The results of this study revealed that the regions delivered by the Neighborly SOM for a nonpictorial data set were effective in mining such data, and the sensitivity of the prediction methods showed that the Neighborly SOM is more robust than the other two methods. Results in Tables 15.2 and 15.3 also disclose that Neighborly SOM is less sensitive to the size of the training set.
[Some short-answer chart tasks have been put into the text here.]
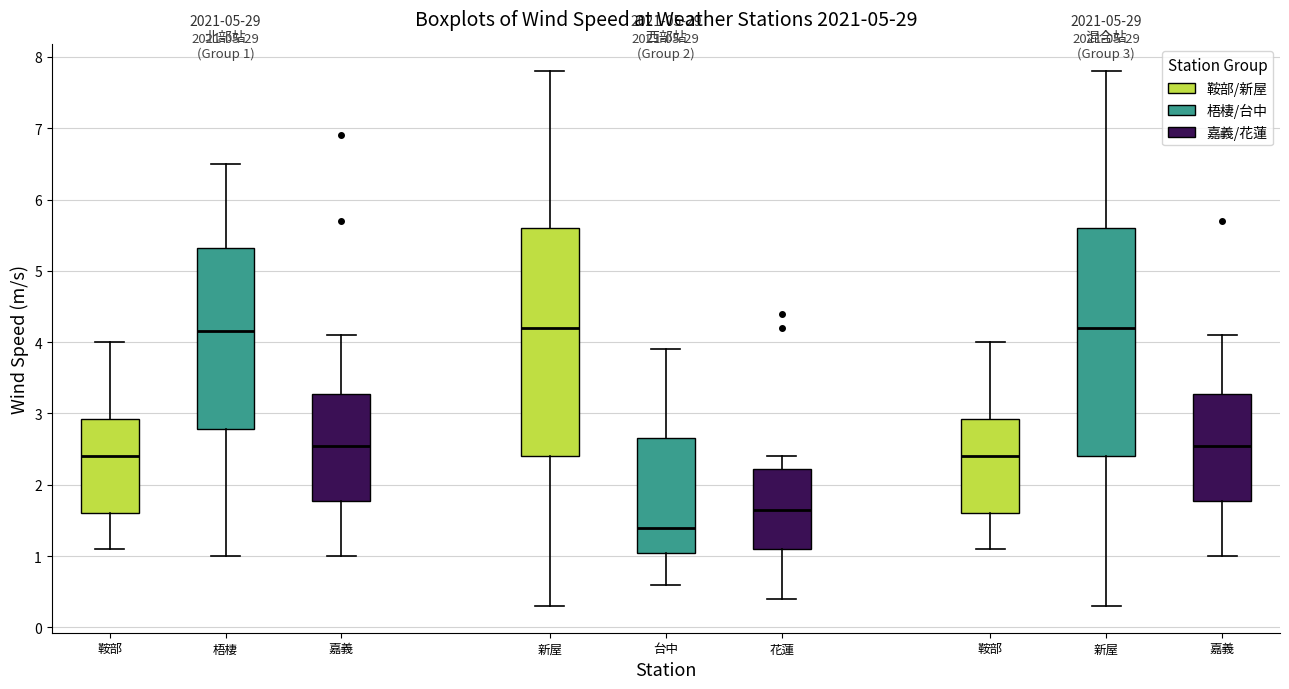

Which box's median line is the lowest?

台中 (梧棲/台中)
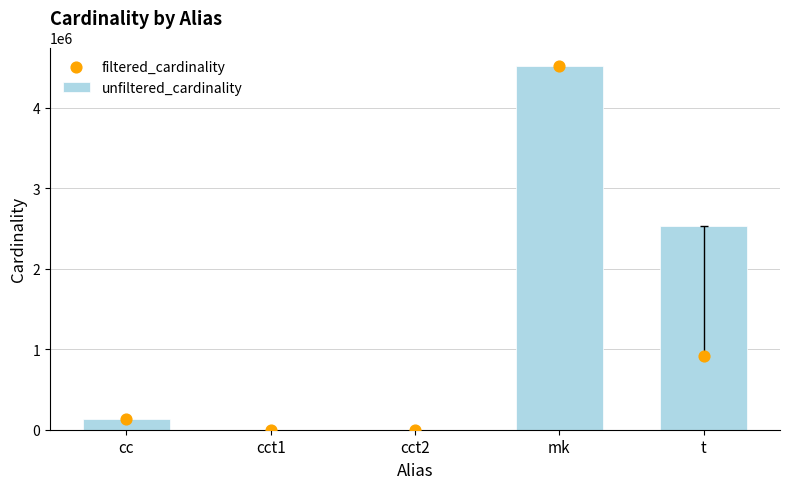

What is the total value across all series at cc?

270172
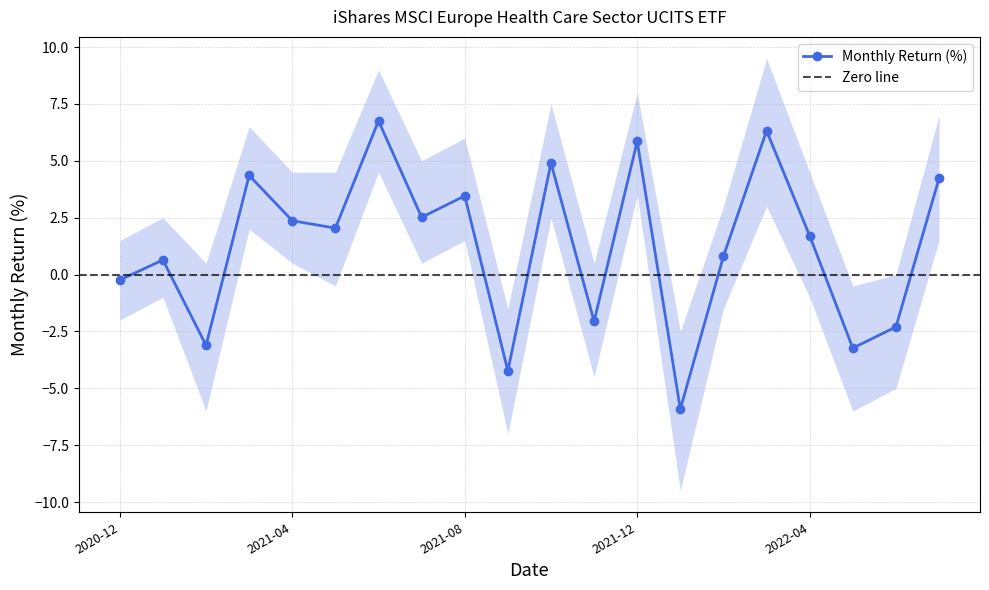

What is the label of the 18th point from the right?

2021-02-28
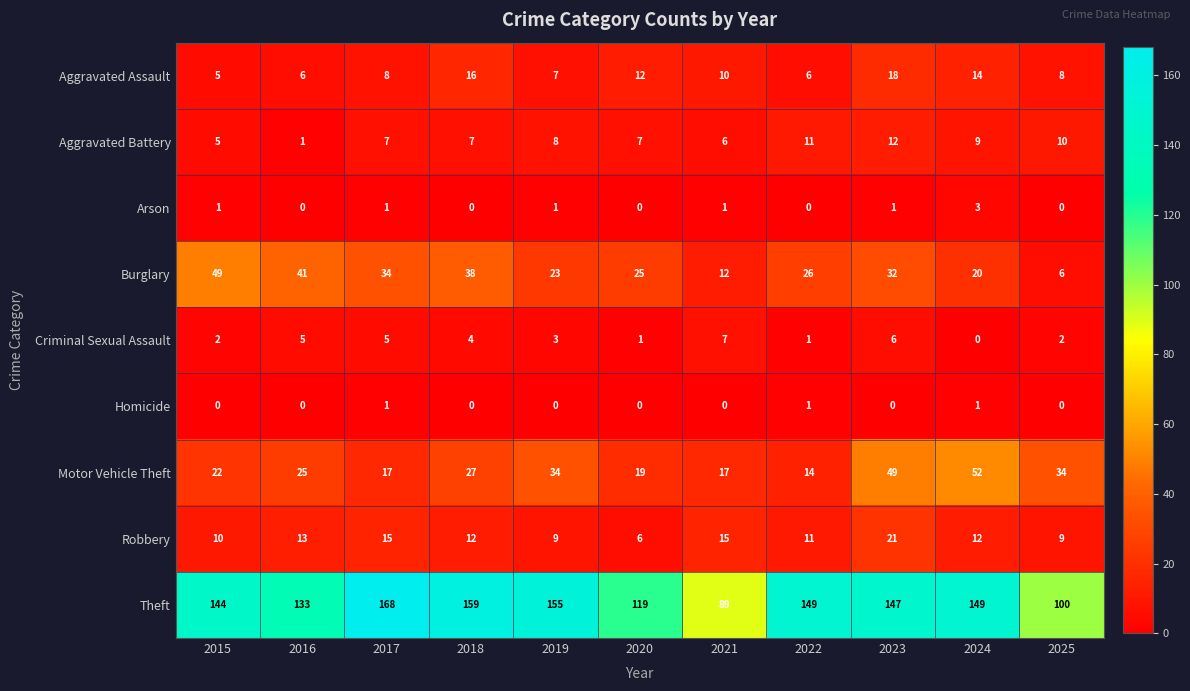

Rank the series by their maximum value, from highest to lowest.

Theft, Motor Vehicle Theft, Burglary, Robbery, Aggravated Assault, Aggravated Battery, Criminal Sexual Assault, Arson, Homicide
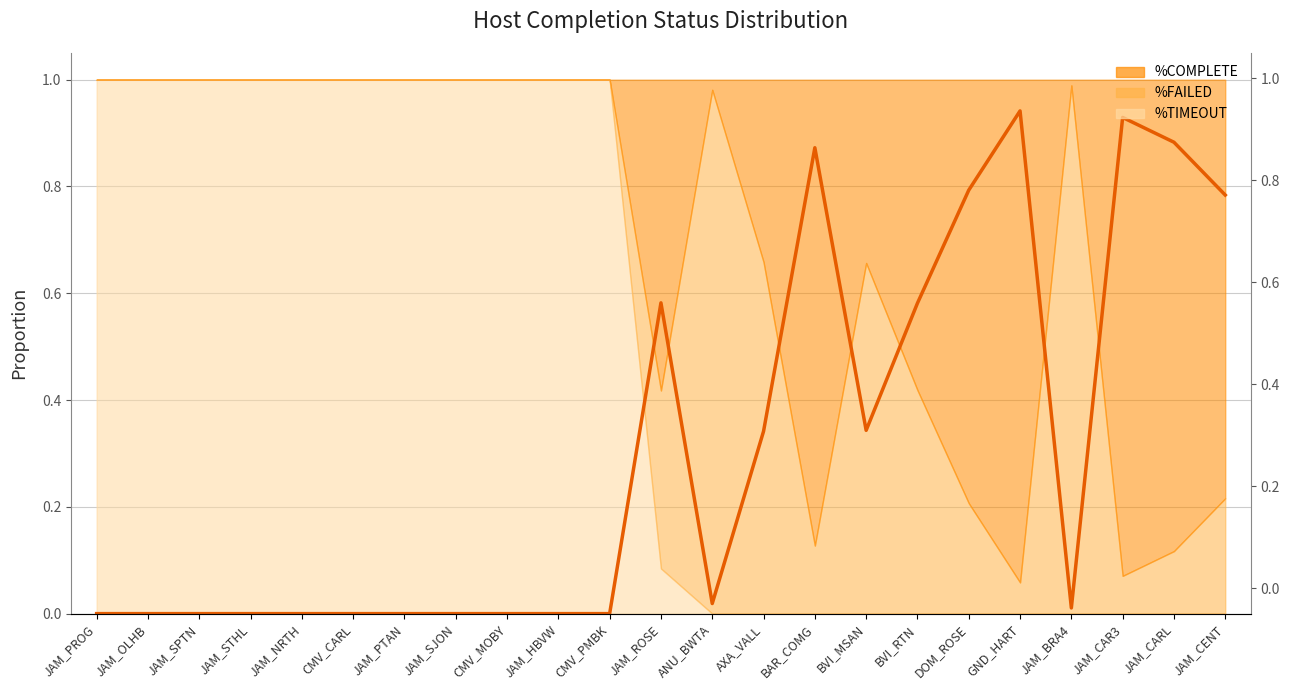

Count the number of categories in the chart.

23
For the sake of observation, the training and test process for the traditional SOM was repeated under the conditions that the number of outputs and the original weight vectors were exactly the same as the ones for Neighborly SOM. In fact, the set of output nodes and their initial weight vectors generated in the first epoch of Neighborly SOM were used in the traditional SOM. This condition improved the overall performance of the traditional SOM to some degree. However, the sensitivity was reduced and specificity increased.
Currently, investigations of several variations of the Neighborly SOM are in progress for development of nested regions. The ultimate goal is to use nested regions for subpartitioning a given problem space.